No, I think Mr Fisk has it wrong there, the servicemen who died have not been forgotten and especially not by servicemen and armed forces families in say, NATO countries, old enough to be familiar with the event. It is though, a damning indictment of the US Government and their apparent inablility to analyse in depth, other peoples and their history, culture and background. It is a common fault of very long standing and of several administrations and has cost the United States dearly.

Mr Fisk is though weakest in his argument when he says of the United States: “…They brought the disease of civil war. They injected Iraq with corruption on a grand scale. They sectarianised a country that, for all its Saddamite brutality and corruption, had hitherto held its Sunnis and Shias together”

I must have read a quite different history of Iraq since say, the Ba’ath Party came to power through a violent coup in February 1963 overthrowing Prime Minister Abd al-Karim Qasim (who had himself violently overthrown the monarchy, killing King Faisal II and several members of the Iraqi royal family).

The Ba’ath Party effectively remained in power until the overthrow of Saddam in 2003 putting down its rivals without mercy, carrying out sectarian violence and ethnic cleansing against Iraqi minorities such as the Mandeans, Assyrians, Shabaks, Iraqi Persians and most famously, the Kurds and Marsh Arabs. Several revolts have taken place and untold thousands killed, their remains periodically coming to light in mass graves. A rather selective interpretation of recent Iraqi history I fear, Mr Fisk.
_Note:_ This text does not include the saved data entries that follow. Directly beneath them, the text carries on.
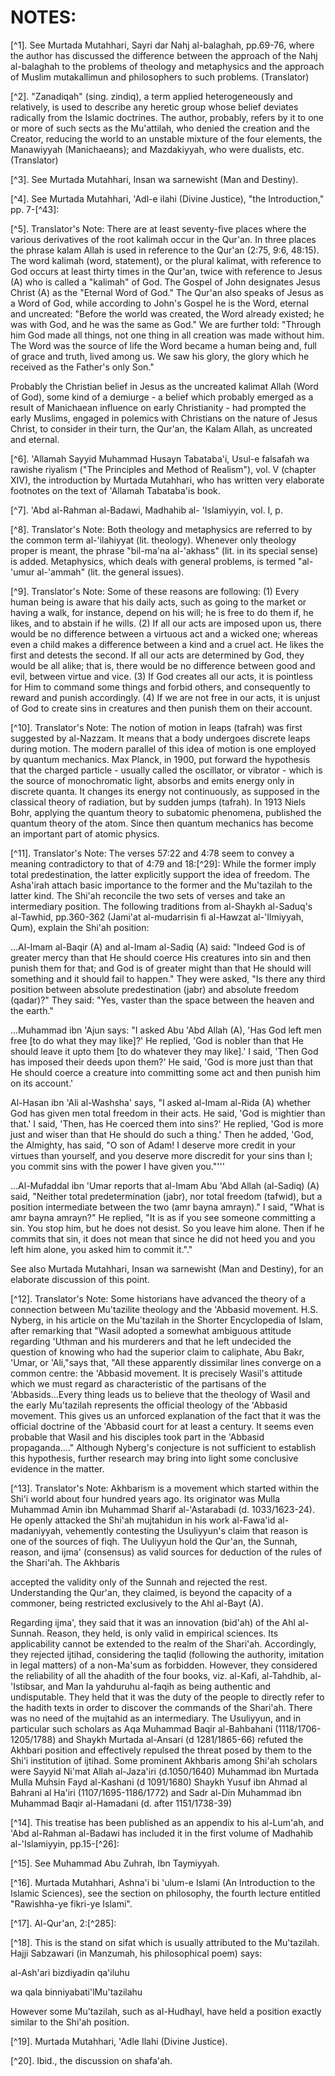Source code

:NOTES:
======

[^1]. See Murtada Mutahhari, Sayri dar Nahj al-balaghah, pp.69-76, where
the author has discussed the difference between the approach of the Nahj
al-balaghah to the problems of theology and metaphysics and the approach
of Muslim mutakallimun and philosophers to such problems. (Translator)

[^2]. "Zanadiqah" (sing. zindiq), a term applied heterogeneously and
relatively, is used to describe any heretic group whose belief deviates
radically from the Islamic doctrines. The author, probably, refers by it
to one or more of such sects as the Mu'attilah, who denied the creation
and the Creator, reducing the world to an unstable mixture of the four
elements, the Manawiyyah (Manichaeans); and Mazdakiyyah, who were
dualists, etc. (Translator)

[^3]. See Murtada Mutahhari, Insan wa sarnewisht (Man and Destiny).

[^4]. See Murtada Mutahhari, 'Adl-e ilahi (Divine Justice), "the
Introduction," pp. 7-[^43]:

[^5]. Translator's Note: There are at least seventy-five places where
the various derivatives of the root kalimah occur in the Qur'an. In
three places the phrase kalam Allah is used in reference to the Qur'an
(2:75, 9:6, 48:15). The word kalimah (word, statement), or the plural
kalimat, with reference to God occurs at least thirty times in the
Qur'an, twice with reference to Jesus (A) who is called a "kalimah" of
God. The Gospel of John designates Jesus Christ (A) as the "Eternal Word
of God." The Qur'an also speaks of Jesus as a Word of God, while
according to John's Gospel he is the Word, eternal and uncreated:
"Before the world was created, the Word already existed; he was with
God, and he was the same as God." We are further told: "Through him God
made all things, not one thing in all creation was made without him. The
Word was the source of life the Word became a human being and, full of
grace and truth, lived among us. We saw his glory, the glory which he
received as the Father's only Son."

Probably the Christian belief in Jesus as the uncreated kalimat Allah
(Word of God), some kind of a demiurge - a belief which probably emerged
as a result of Manichaean influence on early Christianity - had prompted
the early Muslims, engaged in polemics with Christians on the nature of
Jesus Christ, to consider in their turn, the Qur'an, the Kalam Allah, as
uncreated and eternal.

[^6]. 'Allamah Sayyid Muhammad Husayn Tabataba'i, Usul-e falsafah wa
rawishe riyalism ("The Principles and Method of Realism"), vol. V
(chapter XIV), the introduction by Murtada Mutahhari, who has written
very elaborate footnotes on the text of 'Allamah Tabataba'is book.

[^7]. 'Abd al-Rahman al-Badawi, Madhahib al- 'Islamiyyin, vol. I, p.
[^34]: Apparently, the author does not consider the Tahawiyyah, the
Maturidiyyah and the Zahiriyyah as among the major schools of kalam, or
not important enough to be included in this brief survey. (Translator)

[^8]. Translator's Note: Both theology and metaphysics are referred to
by the common term al-'ilahiyyat (lit. theology). Whenever only theology
proper is meant, the phrase "bil-ma'na al-'akhass" (lit. in its special
sense) is added. Metaphysics, which deals with general problems, is
termed "al-'umur al-'ammah" (lit. the general issues).

[^9]. Translator's Note: Some of these reasons are following: (1) Every
human being is aware that his daily acts, such as going to the market or
having a walk, for instance, depend on his will; he is free to do them
if, he likes, and to abstain if he wills. (2) If all our acts are
imposed upon us, there would be no difference between a virtuous act and
a wicked one; whereas even a child makes a difference between a kind and
a cruel act. He likes the first and detests the second. If all our acts
are determined by God, they would be all alike; that is, there would be
no difference between good and evil, between virtue and vice. (3) If God
creates all our acts, it is pointless for Him to command some things and
forbid others, and consequently to reward and punish accordingly. (4) If
we are not free in our acts, it is unjust of God to create sins in
creatures and then punish them on their account.

[^10]. Translator's Note: The notion of motion in leaps (tafrah) was
first suggested by al-Nazzam. It means that a body undergoes discrete
leaps during motion. The modern parallel of this idea of motion is one
employed by quantum mechanics. Max Planck, in 1900, put forward the
hypothesis that the charged particle - usually called the oscillator, or
vibrator - which is the source of monochromatic light, absorbs and emits
energy only in discrete quanta. It changes its energy not continuously,
as supposed in the classical theory of radiation, but by sudden jumps
(tafrah). In 1913 Niels Bohr, applying the quantum theory to subatomic
phenomena, published the quantum theory of the atom. Since then quantum
mechanics has become an important part of atomic physics.

[^11]. Translator's Note: The verses 57:22 and 4:78 seem to convey a
meaning contradictory to that of 4:79 and 18:[^29]: While the former
imply total predestination, the latter explicitly support the idea of
freedom. The Asha'irah attach basic importance to the former and the
Mu'tazilah to the latter kind. The Shi'ah reconcile the two sets of
verses and take an intermediary position. The following traditions from
al-Shaykh al-Saduq's al-Tawhid, pp.360-362 (Jami'at al-mudarrisin fi
al-Hawzat al-'Ilmiyyah, Qum), explain the Shi'ah position:

...Al-Imam al-Baqir (A) and al-Imam al-Sadiq (A) said: "Indeed God is of
greater mercy than that He should coerce His creatures into sin and then
punish them for that; and God is of greater might than that He should
will something and it should fail to happen." They were asked, "Is there
any third position between absolute predestination (jabr) and absolute
freedom (qadar)?" They said: "Yes, vaster than the space between the
heaven and the earth."


...Muhammad ibn 'Ajun says: "I asked Abu 'Abd Allah (A), 'Has God left
men free [to do what they may like]?' He replied, 'God is nobler than
that He should leave it upto them [to do whatever they may like].' I
said, 'Then God has imposed their deeds upon them?' He said, 'God is
more just than that He should coerce a creature into committing some act
and then punish him on its account.'


Al-Hasan ibn 'Ali al-Washsha' says, "I asked al-Imam al-Rida (A) whether
God has given men total freedom in their acts. He said, 'God is mightier
than that.' I said, 'Then, has He coerced them into sins?' He replied,
'God is more just and wiser than that He should do such a thing.' Then
he added, 'God, the Almighty, has said, "O son of Adam! I deserve more
credit in your virtues than yourself, and you deserve more discredit for
your sins than I; you commit sins with the power I have given you."'''


...Al-Mufaddal ibn 'Umar reports that al-Imam Abu 'Abd Allah (al-Sadiq)
(A) said, "Neither total predetermination (jabr), nor total freedom
(tafwid), but a position intermediate between the two (amr bayna
amrayn)." I said, "What is amr bayna amrayn?" He replied, "It is as if
you see someone committing a sin. You stop him, but he does not desist.
So you leave him alone. Then if he commits that sin, it does not mean
that since he did not heed you and you left him alone, you asked him to
commit it."."

See also Murtada Mutahhari, Insan wa sarnewisht (Man and Destiny), for
an elaborate discussion of this point.

[^12]. Translator's Note: Some historians have advanced the theory of a
connection between Mu'tazilite theology and the 'Abbasid movement. H.S.
Nyberg, in his article on the Mu'tazilah in the Shorter Encyclopedia of
Islam, after remarking that "Wasil adopted a somewhat ambiguous attitude
regarding 'Uthman and his murderers and that he left undecided the
question of knowing who had the superior claim to caliphate, Abu Bakr,
'Umar, or 'Ali,"says that, "All these apparently dissimilar lines
converge on a common centre: the 'Abbasid movement. It is precisely
Wasil's attitude which we must regard as characteristic of the partisans
of the 'Abbasids...Every thing leads us to believe that the theology of
Wasil and the early Mu'tazilah represents the official theology of the
'Abbasid movement. This gives us an unforced explanation of the fact
that it was the official doctrine of the 'Abbasid court for at least a
century. It seems even probable that Wasil and his disciples took part
in the 'Abbasid propaganda...." Although Nyberg's conjecture is not
sufficient to establish this hypothesis, further research may bring into
light some conclusive evidence in the matter.

[^13]. Translator's Note: Akhbarism is a movement which started within
the Shi'i world about four hundred years ago. Its originator was Mulla
Muhammad Amin ibn Muhammad Sharif al-'Astarabadi (d. 1033/1623-24). He
openly attacked the Shi'ah mujtahidun in his work al-Fawa'id
al-madaniyyah, vehemently contesting the Usuliyyun's claim that reason
is one of the sources of fiqh. The Uuliyyun hold the Qur'an, the Sunnah,
reason, and ijma' (consensus) as valid sources for deduction of the
rules of the Shari'ah. The Akhbaris

accepted the validity only of the Sunnah and rejected the rest.
Understanding the Qur'an, they claimed, is beyond the capacity of a
commoner, being restricted exclusively to the Ahl al-Bayt (A).

Regarding ijma', they said that it was an innovation (bid'ah) of the Ahl
al-Sunnah. Reason, they held, is only valid in empirical sciences. Its
applicability cannot be extended to the realm of the Shari'ah.
Accordingly, they rejected ijtihad, considering the taqlid (following
the authority, imitation in legal matters) of a non-Ma'sum as forbidden.
However, they considered the reliability of all the ahadith of the four
books, viz. al-Kafi, al-Tahdhib, al-'Istibsar, and Man Ia yahduruhu
al-faqih as being authentic and undisputable. They held that it was the
duty of the people to directly refer to the hadith texts in order to
discover the commands of the Shari'ah. There was no need of the mujtahid
as an intermediary. The Usuliyyun, and in particular such scholars as
Aqa Muhammad Baqir al-Bahbahani (1118/1706-1205/1788) and Shaykh Murtada
al-Ansari (d 1281/1865-66) refuted the Akhbari position and effectively
repulsed the threat posed by them to the Shi'i institution of ijtihad.
Some prominent Akhbaris among Shi'ah scholars were Sayyid Ni'mat Allah
al-Jaza'iri (d.1050/1640) Muhammad ibn Murtada Mulla Muhsin Fayd
al-Kashani (d 1091/1680) Shaykh Yusuf ibn Ahmad al Bahrani al Ha'iri
(1107/1695-1186/1772) and Sadr al-Din Muhammad ibn Muhammad Baqir
al-Hamadani (d. after 1151/1738-39)

[^14]. This treatise has been published as an appendix to his al-Lum'ah,
and 'Abd al-Rahman al-Badawi has included it in the first volume of
Madhahib al-'Islamiyyin, pp.15-[^26]:

[^15]. See Muhammad Abu Zuhrah, Ibn Taymiyyah.

[^16]. Murtada Mutahhari, Ashna'i bi 'ulum-e Islami (An Introduction to
the Islamic Sciences), see the section on philosophy, the fourth lecture
entitled "Rawishha-ye fikri-ye Islami".

[^17]. Al-Qur'an, 2:[^285]:

[^18]. This is the stand on sifat which is usually attributed to the
Mu'tazilah. Hajji Sabzawari (in Manzumah, his philosophical poem) says:

al-Ash'ari bizdiyadin qa'iluhu

wa qala binniyabati'lMu'tazilahu

However some Mu'tazilah, such as al-Hudhayl, have held a position
exactly similar to the Shi'ah position.

[^19]. Murtada Mutahhari, 'Adle Ilahi (Divine Justice).

[^20]. Ibid., the discussion on shafa'ah.


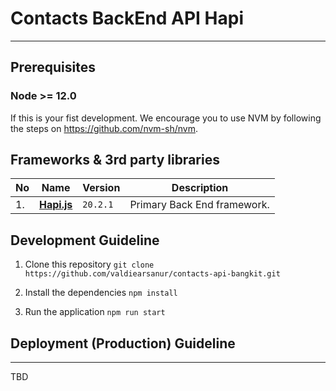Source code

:# Contacts BackEnd API Hapi
---

## Prerequisites

### Node >= 12.0

If this is your fist development. We encourage you to use NVM by following the steps on https://github.com/nvm-sh/nvm.


## Frameworks & 3rd party libraries

|No| Name | Version | Description |
|--|--|--|--|
|1.| [**Hapi.js**](https://hapi.dev/) | `20.2.1` | Primary Back End framework. |


## Development Guideline

1. Clone this repository `git clone https://github.com/valdiearsanur/contacts-api-bangkit.git`

1. Install the dependencies `npm install`

1. Run the application `npm run start`


## Deployment (Production) Guideline
---
TBD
At a cost to the American taxpayer of $750 billion by July 2010, 4,421 service personnel dead and a further 32,000 injured, President Obama announced his substantial yet by no means total troop withdrawal. Was the timing more to do with the up-and-coming mid-term elections? Probably. Was it the right time to make such a withdrawal? Doubtfully. Can the straight lines on the map that define Iraq, with their hints of past colonial spheres of influence, keep its varied people bound in one nation? With an autonomous Kurdish government in the north already in place, it’s hard to see the Iraq we presently know surviving. Having gone in uninvited and however loathsome the regime, the Americans in particular have a duty of care to see that whatever country or new nation(s) emerge, the people of the region will at the very least have a secure future.